◆ WHAT YOU HAVE TO DO ◆
Pull out every line of the entries below that contains the string "Serif", and copy each one. Match case exactly.

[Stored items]
— begin —
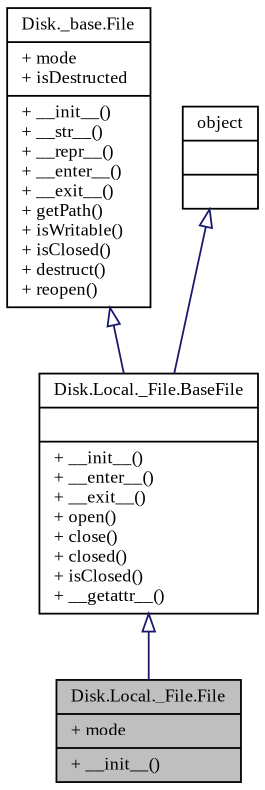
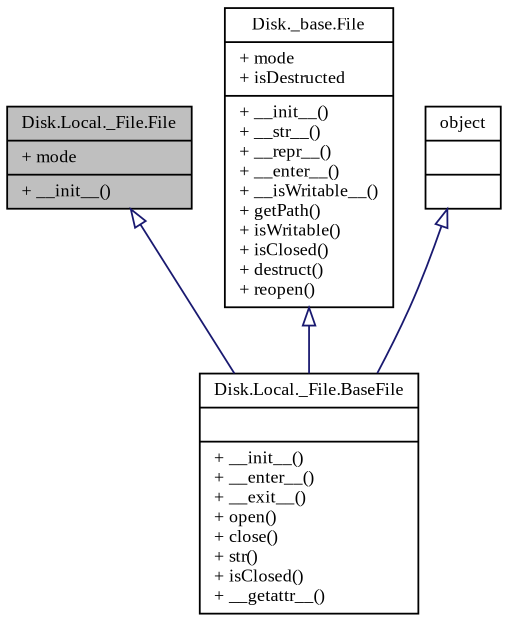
  digraph {
    fontname="Liberation Serif"
    node [color=black fontname="Liberation Serif" fontsize=10 shape=record]
    edge [arrowtail=onormal color=midnightblue dir=back fontname="Liberation Serif" fontsize=10 labelfontname=Helvetica labelfontsize=10 style=solid]
    n1 [fillcolor=grey75 fontcolor=black height=0.2 label="{Disk.Local._File.File\n|+ mode\l|+ __init__()\l}" style=filled width=0.4]
-   n2 [height=0.2 label="{Disk.Local._File.BaseFile\n||+ __init__()\l+ __enter__()\l+ __exit__()\l+ open()\l+ close()\l+ closed()\l+ isClosed()\l+ __getattr__()\l}" width=0.4]
-   n3 [height=0.2 label="{Disk._base.File\n|+ mode\l+ isDestructed\l|+ __init__()\l+ __str__()\l+ __repr__()\l+ __enter__()\l+ __exit__()\l+ getPath()\l+ isWritable()\l+ isClosed()\l+ destruct()\l+ reopen()\l}" width=0.4]
+   n2 [height=0.2 label="{Disk.Local._File.BaseFile\n||+ __init__()\l+ __enter__()\l+ __exit__()\l+ open()\l+ close()\l+ str()\l+ isClosed()\l+ __getattr__()\l}" width=0.4]
+   n3 [height=0.2 label="{Disk._base.File\n|+ mode\l+ isDestructed\l|+ __init__()\l+ __str__()\l+ __repr__()\l+ __enter__()\l+ __isWritable__()\l+ getPath()\l+ isWritable()\l+ isClosed()\l+ destruct()\l+ reopen()\l}" width=0.4]
    n4 [height=0.2 label="{object\n||}" width=0.4]
-   n2 -> n1
+   n1 -> n2
    n3 -> n2
    n4 -> n2
  }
— end —
◆ THE COMPLETED TASK ◆
    fontname="Liberation Serif"
    node [color=black fontname="Liberation Serif" fontsize=10 shape=record]
    edge [arrowtail=onormal color=midnightblue dir=back fontname="Liberation Serif" fontsize=10 labelfontname=Helvetica labelfontsize=10 style=solid]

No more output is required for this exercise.